Inspiration

Burning Man announced the 2007 theme early: The Green Man.

I’m choosing an ecological interpretation.

Government

The purpose of a government is to improve a society, and life in that society. Society under government should be better than society would have been without it.

One example of effective government is a properly regulated natural monopoly. For example, it’s more efficient to run one set of natural-gas pipes through a town’s streets than it is to have the streets dug up by, say, three different gas companies in order to avoid the high prices of a market that lacks competition. So governments choose to allow a monopoly, but the monopoly isn’t allowed to price on the demand curve, as a monopoly ordinarily would. Ideally, from the customer’s and investor’s point of view, the regulated monopoly looks like a company in a competitive market.

For the People

Another example, closer to the theme, is ecological regulation. Businesses, left to their own, tend to pollute. Why is that? Because there is an economic incentive to do so. Scrubbers cost money! Ordinary market forces do not influence polluters because polluters benefit from polluting, but they do not see the costs. These pollution costs, which are external to the market, are the problem. Such market “externalities” need to be corrected before market forces will balance for the best of society. Governments regulate pollution makers for that reason: to compensate for the externalities. Do what is best for society, or you will not be allowed to sell into our market. But who decides what the government does?

By the People

We do.

I want this installation to remind people that they have choices. It isn’t valid to say, “It’s okay to do anything that the law allows,” because the law comes from us.

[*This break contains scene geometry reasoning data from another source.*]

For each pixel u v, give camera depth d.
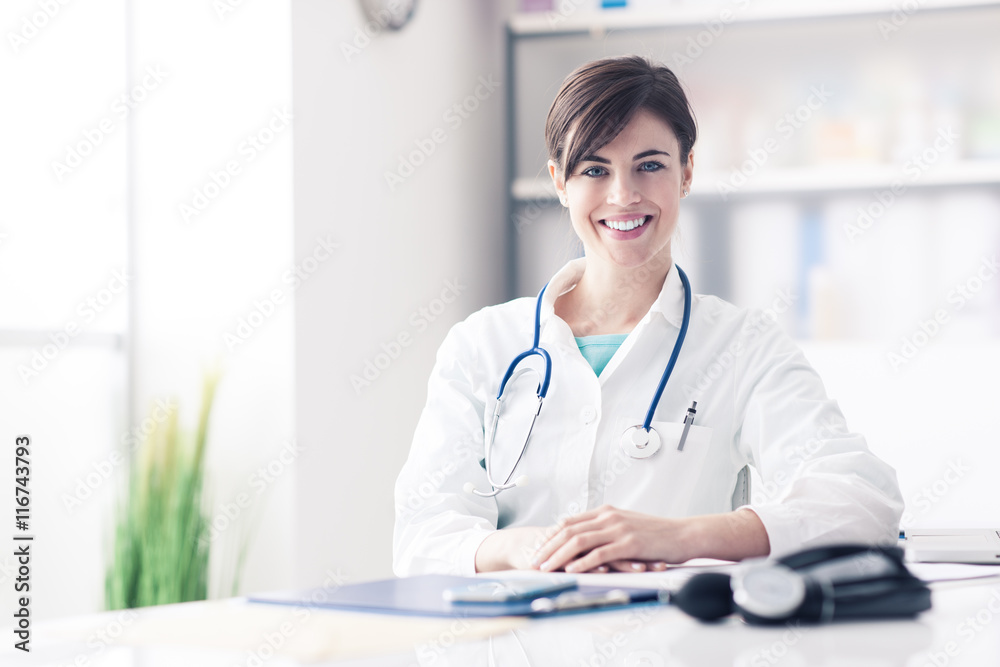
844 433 1.25
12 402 2.14
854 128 3.04
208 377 2.22
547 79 3.33
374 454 2.60
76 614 2.26
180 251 2.34
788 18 3.03
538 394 1.37
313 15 2.35
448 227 3.11
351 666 0.54
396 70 2.76
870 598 0.65
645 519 1.00
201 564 2.20
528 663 0.54
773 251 3.04
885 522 1.08
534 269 3.26
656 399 1.34
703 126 3.12
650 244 1.38
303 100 2.30
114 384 2.34
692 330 1.41
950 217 2.96
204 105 2.33
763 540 1.01
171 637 0.64
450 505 1.31
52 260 2.23
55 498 2.22
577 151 1.35
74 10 2.29
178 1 2.36
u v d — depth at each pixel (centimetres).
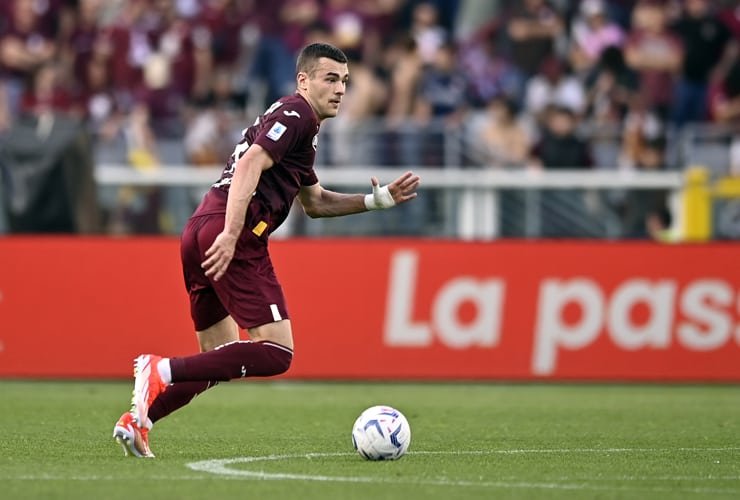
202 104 6406
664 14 6688
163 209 5575
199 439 2606
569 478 1970
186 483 1842
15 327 4469
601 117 6444
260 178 2220
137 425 2128
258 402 3681
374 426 2186
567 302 4528
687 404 3697
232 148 6028
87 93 6400
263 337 2191
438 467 2094
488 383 4541
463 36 6738
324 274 4525
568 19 6681
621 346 4525
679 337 4528
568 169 6028
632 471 2086
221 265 2130
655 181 5666
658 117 6575
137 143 5919
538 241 4538
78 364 4469
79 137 5519
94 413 3222
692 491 1839
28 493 1720
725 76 6619
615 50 6550
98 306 4488
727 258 4544
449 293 4525
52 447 2398
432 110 6419
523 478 1958
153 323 4481
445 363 4516
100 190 5550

You know that it costs more to get a package sent to you overnight. You want it quickly? That package is gonna fly in a plane that is burning aviation-grade kerosene. But do you consider that flying your package to you changes climate much more than driving it to you? So, although you like to have your mail-order products ASAP, instead of paying the extra $5 or $10 for quicker gratification, choose shipping that will release the least amount of carbon into the Earth’s atmosphere.

Or not.

It’s your choice.

And that’s the point. You have a choice now, because you’ve learned about the consequences of your actions.

This installation will reveal several of the choices that we, the people, can make every day. We must understand that there are choices and that there are consequences of those choices.

Then we can make our choices, informed, for the best future.